As you might have gathered, it is often the goal of many in the functional programming paradigm to represent all aspects of the program in terms of mathematical formulas or expressions. While this creates safe and concise code, there are cases where it can become confusing and hard to follow. If you find an expression that is too long and hard to understand, try breaking it into smaller pieces and perhaps refactoring into a procedural style for parts of the program.
Summary
In this chapter, you learned about the three major programming paradigms: procedural programming, object-oriented programming, and functional programming. In procedural programming, you learned that the goal is to do one simple thing and to do it really well in an easy-to-follow linear format. In object-oriented programming, you learned how to tackle complexity with upfront planning and simulating the problem you are trying to tackle using objects that can inherit, take many forms, and be represented in an abstract way. In functional programming, you learned how to tackle complex problem sets using a series of chainable expressions with no side effects to eliminate the possibility of semantic errors in your code. This paradigm proved to be less verbose than its counterparts.

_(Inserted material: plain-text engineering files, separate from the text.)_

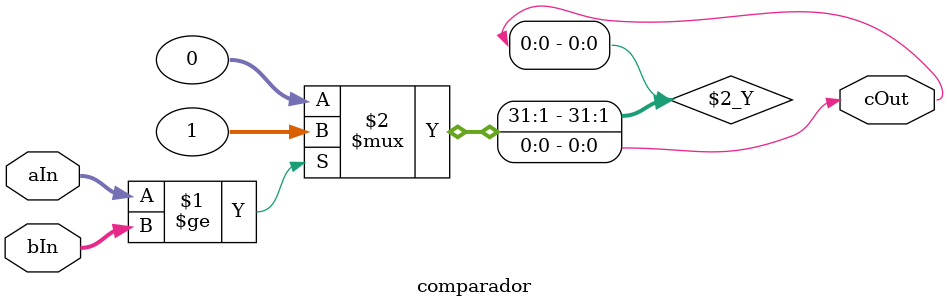
<source format=sv>
module comparador (
			input logic [7:0] aIn,
			input logic [7:0] bIn,
			output logic cOut
);

assign cOut = (aIn >= bIn) ? 1 : 0;
		
endmodule
</source>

While each of these programming paradigms represented their own strengths and weaknesses, it is important that you understand that no single paradigm can be considered a silver bullet. When choosing a paradigm, ensure that you are using the right tool for the job rather than the paradigm you like the most or are most familiar with. Channel your inner Bruce Lee and find the strengths in each paradigm while minimizing their weaknesses. Finally, and probably most importantly, ensure that you are open-minded to other paradigms. Paradigm tolerance tends to be a hard thing to come by among software developers. Many choose a paradigm and never grow or adapt beyond it. The best software engineers are those who can see the advantages of each paradigm and can identify the best time to use each. It is worthy to note, also, that many languages are starting to fuse these paradigms together, so knowing them all will give you a leg up if you begin to learn those languages. Knowing all the paradigms and how to use them in Scala may also help you to convince your colleagues that they should be using Scala for all of their projects since they can accomplish all paradigms using this one powerfully flexible language.